Also spotted at the Chifley Square Japanese diner: VGI Partners chairman David Jones.
Over at Cafe Sydney we noted what appeared to be a chief executive women lunch of sorts, with UBS comms boss Caroline Gurney, CEW president Sue Morphet and Australia Post executive Nicole Sheffield.
LIGHTBULB MOMENT
City of Sydney councillor Kerryn Phelps can certainly not be accused of shirking the minutiae other less civic-minded types might find a bore. The former Wentworth MP, according to documents tabled for the City of Sydney’s Monday night council meeting, was particularly interested in the street lights of Potts Point.
More specifically, she was exercised about the “five different types and styles of street lamp” on Tusculum Street.

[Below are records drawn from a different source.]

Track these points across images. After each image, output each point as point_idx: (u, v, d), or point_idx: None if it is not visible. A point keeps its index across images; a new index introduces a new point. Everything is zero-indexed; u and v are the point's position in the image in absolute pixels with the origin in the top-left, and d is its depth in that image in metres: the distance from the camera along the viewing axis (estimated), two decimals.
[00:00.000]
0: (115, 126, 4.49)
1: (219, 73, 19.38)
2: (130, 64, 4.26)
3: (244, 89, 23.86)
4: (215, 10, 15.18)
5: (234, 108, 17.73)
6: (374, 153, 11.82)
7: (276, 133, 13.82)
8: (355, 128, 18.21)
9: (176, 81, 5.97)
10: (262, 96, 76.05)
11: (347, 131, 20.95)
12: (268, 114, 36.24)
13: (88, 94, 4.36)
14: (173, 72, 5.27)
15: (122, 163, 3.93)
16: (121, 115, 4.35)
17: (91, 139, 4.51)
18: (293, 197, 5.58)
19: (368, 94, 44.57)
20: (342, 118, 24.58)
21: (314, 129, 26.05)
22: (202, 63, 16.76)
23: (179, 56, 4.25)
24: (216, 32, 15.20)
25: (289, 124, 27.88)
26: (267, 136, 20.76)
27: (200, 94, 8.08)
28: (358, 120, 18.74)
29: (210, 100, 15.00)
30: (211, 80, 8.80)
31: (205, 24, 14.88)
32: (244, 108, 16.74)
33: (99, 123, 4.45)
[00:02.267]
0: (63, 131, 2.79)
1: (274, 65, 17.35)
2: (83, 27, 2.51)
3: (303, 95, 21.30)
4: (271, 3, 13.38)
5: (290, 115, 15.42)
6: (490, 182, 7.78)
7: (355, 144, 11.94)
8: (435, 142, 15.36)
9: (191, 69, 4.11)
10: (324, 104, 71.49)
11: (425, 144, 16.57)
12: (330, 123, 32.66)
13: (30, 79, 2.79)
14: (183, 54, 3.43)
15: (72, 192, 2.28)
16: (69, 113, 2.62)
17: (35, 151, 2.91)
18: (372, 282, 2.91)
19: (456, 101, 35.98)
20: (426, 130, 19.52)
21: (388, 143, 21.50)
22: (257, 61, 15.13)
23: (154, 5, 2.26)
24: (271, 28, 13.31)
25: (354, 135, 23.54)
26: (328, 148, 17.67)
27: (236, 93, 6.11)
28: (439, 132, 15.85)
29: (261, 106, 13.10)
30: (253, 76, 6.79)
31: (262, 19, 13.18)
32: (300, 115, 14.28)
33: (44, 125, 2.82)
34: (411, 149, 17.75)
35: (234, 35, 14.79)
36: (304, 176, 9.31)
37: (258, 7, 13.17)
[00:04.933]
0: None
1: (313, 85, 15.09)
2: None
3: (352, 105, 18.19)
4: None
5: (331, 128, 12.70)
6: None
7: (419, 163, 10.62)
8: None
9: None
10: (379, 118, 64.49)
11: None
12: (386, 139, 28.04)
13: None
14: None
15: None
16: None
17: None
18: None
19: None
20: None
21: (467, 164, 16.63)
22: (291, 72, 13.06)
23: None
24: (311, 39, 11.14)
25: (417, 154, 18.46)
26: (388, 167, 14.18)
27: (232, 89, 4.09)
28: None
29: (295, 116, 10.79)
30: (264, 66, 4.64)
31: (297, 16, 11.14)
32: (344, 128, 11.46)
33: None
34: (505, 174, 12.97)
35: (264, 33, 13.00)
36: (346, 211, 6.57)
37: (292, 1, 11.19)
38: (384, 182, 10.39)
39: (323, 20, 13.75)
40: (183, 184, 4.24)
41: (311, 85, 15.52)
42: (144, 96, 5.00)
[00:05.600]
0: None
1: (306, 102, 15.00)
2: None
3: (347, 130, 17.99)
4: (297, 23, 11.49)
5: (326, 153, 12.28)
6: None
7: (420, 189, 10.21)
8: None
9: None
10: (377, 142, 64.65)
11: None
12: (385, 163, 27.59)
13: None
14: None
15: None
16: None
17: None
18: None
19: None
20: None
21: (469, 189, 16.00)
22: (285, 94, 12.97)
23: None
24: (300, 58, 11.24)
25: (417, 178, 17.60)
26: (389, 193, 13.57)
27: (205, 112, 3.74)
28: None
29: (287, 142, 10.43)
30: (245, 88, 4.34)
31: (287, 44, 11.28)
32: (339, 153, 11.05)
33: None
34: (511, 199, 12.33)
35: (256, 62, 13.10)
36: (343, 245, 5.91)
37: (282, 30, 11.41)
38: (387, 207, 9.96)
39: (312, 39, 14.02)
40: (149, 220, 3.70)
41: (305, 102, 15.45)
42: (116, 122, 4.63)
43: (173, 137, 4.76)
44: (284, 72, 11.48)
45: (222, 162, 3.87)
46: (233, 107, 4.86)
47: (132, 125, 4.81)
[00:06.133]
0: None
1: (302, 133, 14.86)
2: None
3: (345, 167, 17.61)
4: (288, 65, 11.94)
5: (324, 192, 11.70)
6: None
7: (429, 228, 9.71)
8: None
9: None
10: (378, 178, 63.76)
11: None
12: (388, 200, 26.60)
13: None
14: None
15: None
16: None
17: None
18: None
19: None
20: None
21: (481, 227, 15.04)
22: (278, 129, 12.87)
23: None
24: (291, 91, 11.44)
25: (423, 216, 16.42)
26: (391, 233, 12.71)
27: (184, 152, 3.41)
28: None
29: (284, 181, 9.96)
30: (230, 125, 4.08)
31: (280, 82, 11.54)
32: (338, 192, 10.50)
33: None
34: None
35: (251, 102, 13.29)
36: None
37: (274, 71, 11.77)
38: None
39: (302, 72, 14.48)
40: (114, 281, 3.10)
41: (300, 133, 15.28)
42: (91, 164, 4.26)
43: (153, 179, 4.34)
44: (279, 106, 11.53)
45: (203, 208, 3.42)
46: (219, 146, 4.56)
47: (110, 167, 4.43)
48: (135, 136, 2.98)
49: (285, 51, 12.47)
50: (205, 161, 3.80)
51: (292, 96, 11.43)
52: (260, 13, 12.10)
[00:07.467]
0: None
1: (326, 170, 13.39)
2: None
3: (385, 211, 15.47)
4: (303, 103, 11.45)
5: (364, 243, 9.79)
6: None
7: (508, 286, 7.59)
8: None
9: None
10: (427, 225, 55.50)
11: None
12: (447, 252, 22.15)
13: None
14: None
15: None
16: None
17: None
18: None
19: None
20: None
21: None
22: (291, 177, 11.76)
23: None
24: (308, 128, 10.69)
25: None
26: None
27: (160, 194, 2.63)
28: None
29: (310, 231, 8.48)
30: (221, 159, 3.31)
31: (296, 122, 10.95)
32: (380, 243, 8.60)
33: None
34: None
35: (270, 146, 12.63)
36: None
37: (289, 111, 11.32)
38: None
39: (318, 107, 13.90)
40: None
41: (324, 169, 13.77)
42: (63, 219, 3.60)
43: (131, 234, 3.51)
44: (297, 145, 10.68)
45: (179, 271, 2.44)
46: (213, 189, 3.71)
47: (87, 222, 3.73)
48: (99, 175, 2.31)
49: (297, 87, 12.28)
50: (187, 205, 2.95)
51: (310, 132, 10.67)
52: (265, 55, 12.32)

For the record, that's a 110 metre road running parallel to Macleay Street between Manning Street and Hughes Street - although according to Phelps’ motion for new street lamps, no explanation should be necessary.

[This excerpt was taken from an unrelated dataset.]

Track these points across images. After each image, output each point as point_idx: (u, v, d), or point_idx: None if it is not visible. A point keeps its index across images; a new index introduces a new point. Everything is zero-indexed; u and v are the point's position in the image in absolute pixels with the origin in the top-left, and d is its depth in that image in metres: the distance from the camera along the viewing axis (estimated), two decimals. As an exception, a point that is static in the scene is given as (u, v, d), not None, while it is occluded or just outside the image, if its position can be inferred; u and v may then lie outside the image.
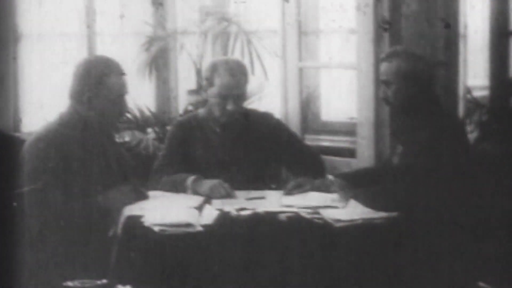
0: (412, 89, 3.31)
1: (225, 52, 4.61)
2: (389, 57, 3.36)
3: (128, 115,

Phelps writes it is not only “a historically significant street” but attracts “local and international tourists”. The Sydney Harbour Bridge, the Opera House, Tusculum Street…

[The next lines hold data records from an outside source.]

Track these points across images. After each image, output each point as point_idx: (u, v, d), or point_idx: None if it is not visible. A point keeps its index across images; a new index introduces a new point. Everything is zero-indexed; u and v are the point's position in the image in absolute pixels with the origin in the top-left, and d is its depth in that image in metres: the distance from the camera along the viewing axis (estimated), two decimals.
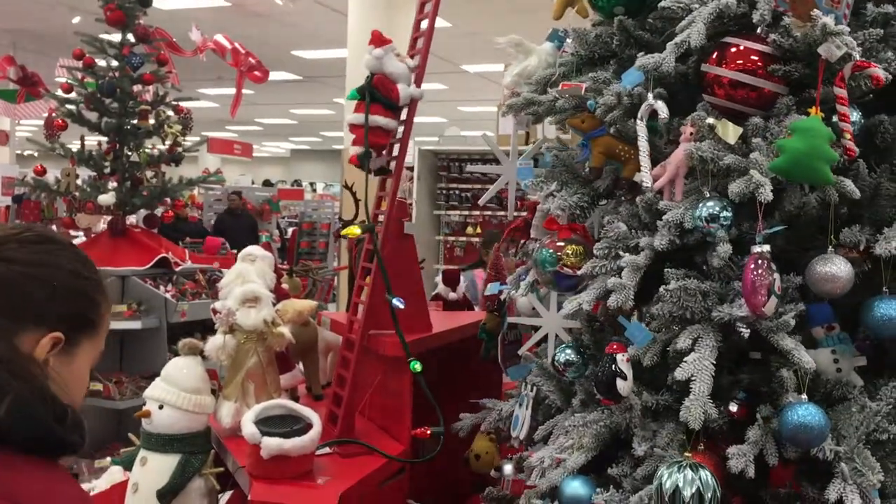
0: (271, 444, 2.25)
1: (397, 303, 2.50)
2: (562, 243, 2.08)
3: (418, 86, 2.70)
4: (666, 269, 1.83)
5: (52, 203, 6.41)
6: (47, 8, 11.89)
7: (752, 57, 1.88)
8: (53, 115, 5.47)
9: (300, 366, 3.08)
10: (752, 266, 1.70)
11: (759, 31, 1.91)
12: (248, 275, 2.81)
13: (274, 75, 10.24)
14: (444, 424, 2.52)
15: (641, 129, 1.92)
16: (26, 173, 6.18)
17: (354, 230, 2.63)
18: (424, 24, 2.76)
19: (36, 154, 19.56)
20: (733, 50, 1.89)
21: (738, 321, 1.77)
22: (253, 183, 17.63)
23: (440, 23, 11.56)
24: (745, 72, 1.87)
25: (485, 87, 16.34)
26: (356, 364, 2.58)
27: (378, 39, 2.63)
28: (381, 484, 2.42)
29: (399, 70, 2.63)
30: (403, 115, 2.70)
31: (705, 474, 1.63)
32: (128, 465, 2.66)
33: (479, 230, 7.99)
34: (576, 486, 1.92)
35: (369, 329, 2.66)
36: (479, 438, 2.64)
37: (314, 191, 24.70)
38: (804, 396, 1.72)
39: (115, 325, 4.94)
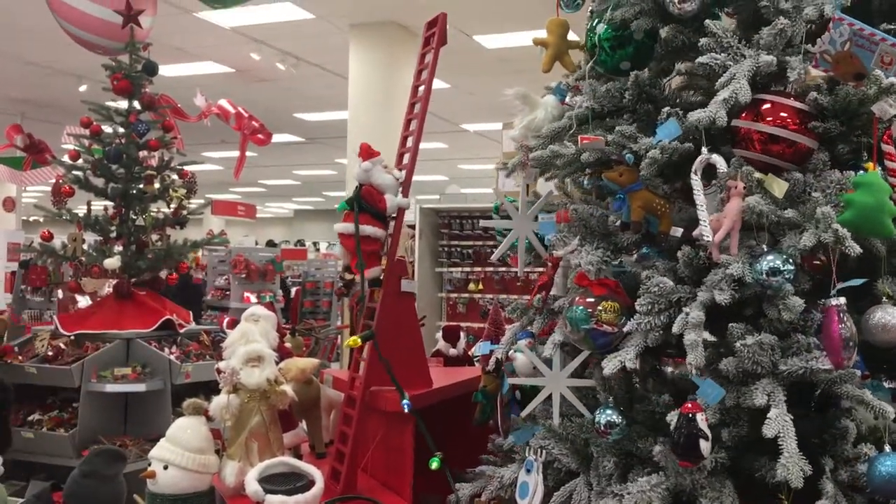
0: (274, 502, 2.28)
1: (406, 404, 2.53)
2: (592, 299, 2.02)
3: (405, 193, 2.82)
4: (731, 325, 1.85)
5: (59, 268, 6.48)
6: (54, 77, 12.16)
7: (787, 113, 1.95)
8: (61, 181, 5.57)
9: (303, 424, 3.10)
10: (836, 319, 1.72)
11: (787, 88, 1.99)
12: (252, 334, 2.87)
13: (277, 137, 10.45)
14: (443, 478, 2.53)
15: (697, 182, 1.92)
16: (33, 239, 6.26)
17: (356, 340, 2.63)
18: (422, 90, 2.87)
19: (41, 220, 19.74)
20: (769, 106, 1.96)
21: (813, 374, 1.78)
22: (256, 243, 17.74)
23: (439, 84, 11.80)
24: (783, 127, 1.93)
25: (484, 144, 16.58)
26: (358, 421, 2.62)
27: (366, 152, 2.77)
28: None
29: (386, 181, 2.76)
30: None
31: None
32: None
33: (481, 286, 8.05)
34: None
35: (370, 385, 2.70)
36: None
37: (317, 250, 24.81)
38: (887, 447, 1.76)
39: (120, 387, 4.97)
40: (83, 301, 6.34)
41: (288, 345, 3.57)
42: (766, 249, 1.83)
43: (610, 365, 1.93)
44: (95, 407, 5.07)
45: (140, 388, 5.00)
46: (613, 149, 2.10)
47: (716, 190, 2.02)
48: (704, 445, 1.77)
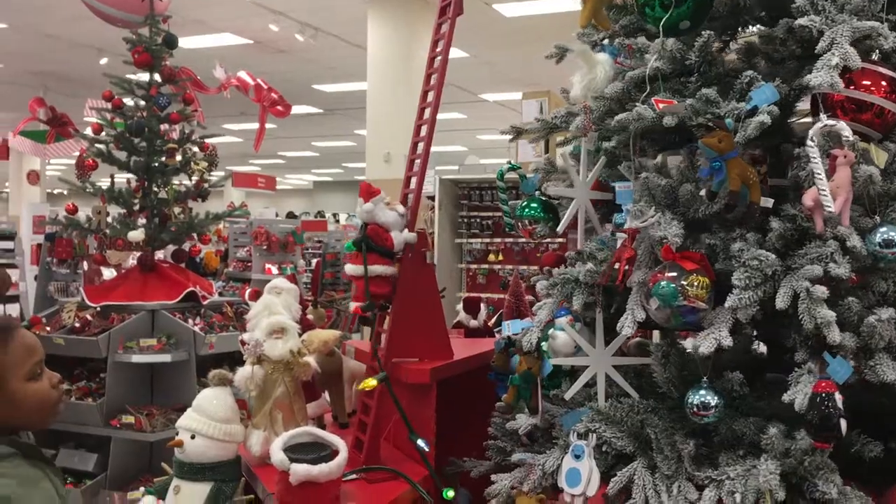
0: (299, 471, 2.32)
1: (422, 444, 2.53)
2: (676, 273, 1.91)
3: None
4: (849, 299, 1.82)
5: (84, 240, 6.56)
6: (76, 51, 12.21)
7: (878, 81, 1.92)
8: (84, 155, 5.63)
9: (326, 395, 3.15)
10: None
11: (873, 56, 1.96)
12: (275, 307, 2.90)
13: (296, 109, 10.44)
14: (465, 451, 2.56)
15: (814, 150, 1.86)
16: (57, 212, 6.34)
17: (371, 382, 2.58)
18: (438, 61, 2.86)
19: (65, 192, 19.91)
20: (860, 72, 1.92)
21: None
22: (277, 215, 17.82)
23: (458, 53, 11.70)
24: (873, 94, 1.90)
25: (503, 115, 16.49)
26: (380, 392, 2.65)
27: (366, 192, 2.72)
28: None
29: (391, 219, 2.72)
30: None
31: None
32: (161, 494, 2.72)
33: (500, 258, 8.05)
34: None
35: (392, 357, 2.73)
36: (523, 500, 2.25)
37: (337, 221, 24.88)
38: None
39: (146, 358, 5.05)
40: (108, 273, 6.42)
41: (310, 317, 3.61)
42: (878, 221, 1.81)
43: (705, 344, 1.84)
44: (122, 377, 5.17)
45: (165, 358, 5.08)
46: (688, 112, 1.99)
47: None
48: (843, 424, 1.73)
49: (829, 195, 1.81)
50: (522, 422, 2.42)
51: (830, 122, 1.87)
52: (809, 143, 1.87)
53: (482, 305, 3.86)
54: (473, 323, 3.76)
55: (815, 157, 1.85)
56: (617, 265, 2.06)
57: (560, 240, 6.17)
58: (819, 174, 1.83)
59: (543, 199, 2.60)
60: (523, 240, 7.71)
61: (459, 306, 3.89)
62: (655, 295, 1.92)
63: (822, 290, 1.76)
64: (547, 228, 2.60)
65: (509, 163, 2.83)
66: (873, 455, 1.94)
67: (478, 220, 8.10)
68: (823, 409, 1.73)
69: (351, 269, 2.73)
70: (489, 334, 3.69)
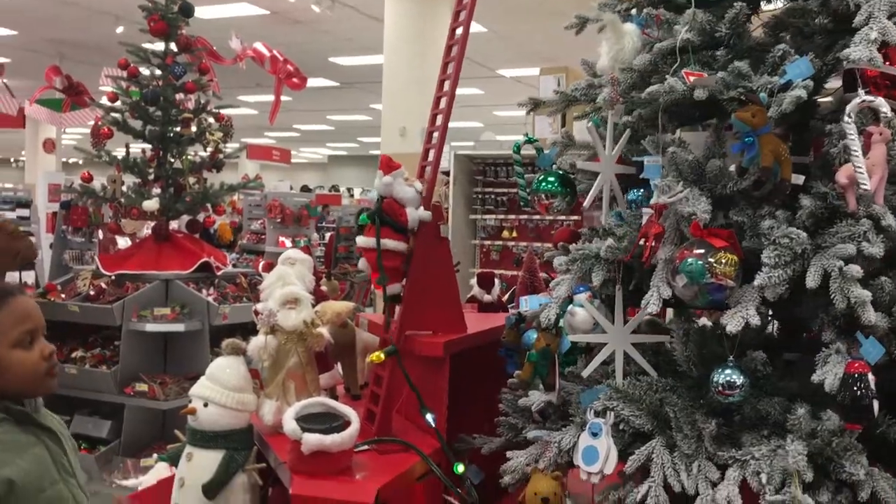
0: (311, 440, 2.32)
1: (430, 419, 2.53)
2: (703, 250, 1.86)
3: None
4: (882, 279, 1.81)
5: (99, 209, 6.59)
6: (92, 18, 12.18)
7: None
8: (100, 123, 5.63)
9: (339, 366, 3.15)
10: None
11: None
12: (288, 277, 2.90)
13: (312, 82, 10.39)
14: (476, 424, 2.55)
15: (851, 127, 1.83)
16: (73, 180, 6.35)
17: (380, 356, 2.56)
18: (459, 32, 2.82)
19: (81, 161, 19.99)
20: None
21: None
22: (291, 188, 17.83)
23: (476, 28, 11.61)
24: None
25: (520, 91, 16.38)
26: (393, 364, 2.65)
27: (386, 165, 2.68)
28: (419, 479, 2.48)
29: (408, 195, 2.68)
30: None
31: None
32: (174, 461, 2.74)
33: (514, 234, 8.02)
34: None
35: (405, 330, 2.72)
36: (539, 478, 2.21)
37: (351, 196, 24.90)
38: None
39: (160, 327, 5.08)
40: (123, 242, 6.45)
41: (324, 288, 3.61)
42: None
43: (733, 322, 1.82)
44: (136, 345, 5.20)
45: (179, 327, 5.11)
46: (719, 85, 1.95)
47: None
48: (875, 406, 1.72)
49: (865, 173, 1.77)
50: (536, 398, 2.40)
51: (869, 98, 1.83)
52: (846, 119, 1.83)
53: (496, 281, 3.85)
54: (487, 298, 3.75)
55: (851, 134, 1.81)
56: (643, 241, 2.02)
57: (575, 217, 6.14)
58: (856, 151, 1.80)
59: (561, 173, 2.56)
60: (538, 216, 7.67)
61: (473, 281, 3.88)
62: (683, 272, 1.88)
63: (856, 270, 1.74)
64: (564, 203, 2.54)
65: (526, 136, 2.79)
66: None
67: (492, 196, 8.06)
68: (856, 390, 1.71)
69: (362, 240, 2.70)
70: (503, 309, 3.68)
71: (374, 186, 2.72)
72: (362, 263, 2.76)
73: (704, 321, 2.53)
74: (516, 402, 2.55)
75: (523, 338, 2.67)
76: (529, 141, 2.77)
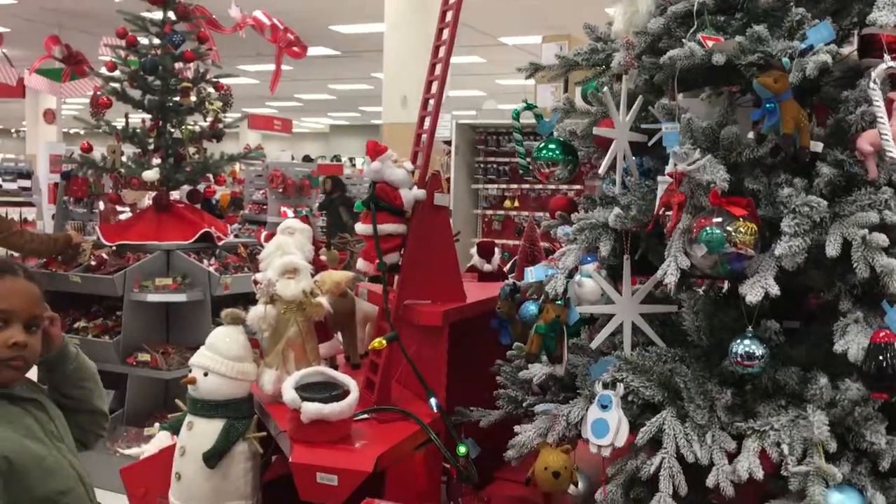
0: (311, 409, 2.33)
1: (434, 403, 2.53)
2: (721, 219, 1.83)
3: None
4: None
5: (99, 179, 6.57)
6: None
7: None
8: (99, 93, 5.60)
9: (339, 336, 3.16)
10: None
11: None
12: (288, 247, 2.89)
13: (312, 51, 10.33)
14: (475, 394, 2.55)
15: (876, 93, 1.79)
16: (73, 150, 6.33)
17: (382, 342, 2.54)
18: None
19: (82, 132, 19.93)
20: None
21: None
22: (293, 158, 17.78)
23: None
24: None
25: (523, 59, 16.24)
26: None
27: (373, 151, 2.67)
28: (417, 448, 2.49)
29: (399, 177, 2.67)
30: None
31: None
32: (175, 430, 2.76)
33: (516, 204, 7.99)
34: (843, 500, 1.75)
35: (405, 299, 2.72)
36: (548, 452, 2.16)
37: (353, 166, 24.83)
38: None
39: (162, 297, 5.10)
40: (124, 213, 6.45)
41: (323, 258, 3.61)
42: None
43: (753, 292, 1.79)
44: (138, 315, 5.22)
45: (180, 298, 5.12)
46: (736, 51, 1.91)
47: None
48: None
49: (891, 140, 1.74)
50: (537, 371, 2.38)
51: (890, 63, 1.79)
52: (872, 85, 1.79)
53: (496, 250, 3.84)
54: (487, 267, 3.74)
55: (877, 101, 1.77)
56: (666, 211, 1.97)
57: (577, 186, 6.11)
58: (882, 118, 1.76)
59: (562, 140, 2.52)
60: (539, 186, 7.64)
61: (473, 250, 3.87)
62: (702, 241, 1.83)
63: (883, 239, 1.71)
64: (566, 171, 2.48)
65: (525, 101, 2.76)
66: None
67: (494, 165, 8.03)
68: (881, 360, 1.68)
69: (361, 227, 2.72)
70: (503, 278, 3.67)
71: (365, 174, 2.71)
72: (362, 255, 2.77)
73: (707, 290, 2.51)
74: (515, 374, 2.55)
75: (521, 309, 2.66)
76: (529, 107, 2.73)
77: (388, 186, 2.68)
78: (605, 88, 2.30)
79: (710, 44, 1.92)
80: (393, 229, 2.69)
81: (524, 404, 2.46)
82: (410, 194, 2.69)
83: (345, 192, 12.15)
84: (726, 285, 2.39)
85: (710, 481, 1.85)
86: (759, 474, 1.81)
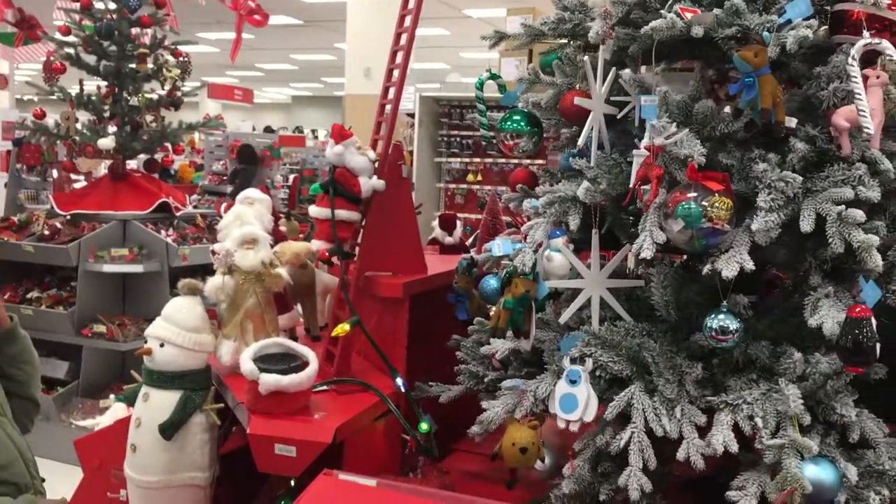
0: (269, 381, 2.31)
1: (400, 384, 2.53)
2: (696, 194, 1.82)
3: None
4: (877, 223, 1.81)
5: (53, 147, 6.41)
6: None
7: None
8: (52, 58, 5.45)
9: (298, 307, 3.13)
10: None
11: None
12: (246, 217, 2.85)
13: (274, 19, 10.12)
14: (437, 367, 2.55)
15: (855, 69, 1.78)
16: (26, 117, 6.17)
17: (344, 328, 2.51)
18: None
19: (35, 98, 19.43)
20: None
21: None
22: (254, 129, 17.53)
23: None
24: None
25: (487, 32, 16.15)
26: (352, 305, 2.63)
27: (338, 134, 2.65)
28: (377, 419, 2.49)
29: (360, 164, 2.65)
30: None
31: None
32: (131, 402, 2.72)
33: (479, 177, 7.99)
34: (818, 472, 1.77)
35: (365, 271, 2.71)
36: (516, 428, 2.14)
37: (316, 137, 24.56)
38: None
39: (118, 268, 5.01)
40: (79, 182, 6.31)
41: (283, 229, 3.56)
42: None
43: (729, 267, 1.79)
44: (93, 286, 5.13)
45: (137, 268, 5.04)
46: (713, 23, 1.90)
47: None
48: (877, 349, 1.71)
49: (868, 117, 1.74)
50: (500, 346, 2.33)
51: (875, 40, 1.80)
52: (851, 61, 1.79)
53: (458, 223, 3.83)
54: (449, 240, 3.74)
55: (855, 77, 1.77)
56: (642, 185, 1.95)
57: (540, 161, 6.11)
58: (860, 95, 1.76)
59: (527, 111, 2.50)
60: (503, 160, 7.65)
61: (435, 223, 3.86)
62: (679, 216, 1.83)
63: (859, 214, 1.73)
64: (531, 144, 2.44)
65: (488, 71, 2.73)
66: (878, 378, 1.94)
67: (458, 139, 8.02)
68: (858, 334, 1.70)
69: (315, 210, 2.70)
70: (465, 251, 3.67)
71: (326, 156, 2.68)
72: (317, 237, 2.76)
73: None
74: (476, 349, 2.53)
75: (481, 283, 2.65)
76: (493, 77, 2.71)
77: (348, 172, 2.66)
78: (586, 58, 2.26)
79: (688, 16, 1.91)
80: (347, 216, 2.67)
81: (485, 380, 2.45)
82: (370, 183, 2.67)
83: (256, 166, 11.34)
84: (683, 258, 2.40)
85: (680, 455, 1.86)
86: (734, 447, 1.83)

“The City's 'Passion: Sydney's Wild Side' historical walking tour features two stops close to Tusculum Street ... and visitors must walk down Tusculum Street as part of this tour,” the missive continues. And how they manage to do that with “five different types and styles of street lamp” is quite beyond us.
Phelps wanted City of Sydney chief executive Monica Barone to “identify the most appropriate style of street lamp for Tusculum Street” and “investigate the feasibility” work that could be done to ensure “all nine street lamps are uniform”. (The motion was not carried, although a similar one was.)
With elections around the corner, and with Phelps confirming to this column she is considering taking on lord mayor Clover Moore for the top job, perhaps every vote counts.
It certainly couldn’t have anything to do with the fact that Phelps and her wife Jackie Stricker-Phelps live less than 100 metres away from Tusculum, and own an investment property on that very street ... could it?
MODERN LIBS
Now spare a thought for NSW Liberal director Chris Stone, who was late last month shocked to discover another political party squatting on his outfit’s name. It’s the work of Frederick Jordan Chambers barrister Victor Kline, who with his wife Katharine, have started The New Liberals.
“It is clearly the case that the name ... is intended to convey that your party is in some way affiliated with the Liberal Party of Australia,” Stone wrote to them on November 25.
Not only has Stone complained to the Electoral Commission, he’s told the Klines that the use of the name “amounts to passing off and is conduct likely to mislead and deceive the voters in NSW, in breach of section 18 of the Australian Consumer Law”. No response yet, sources told us.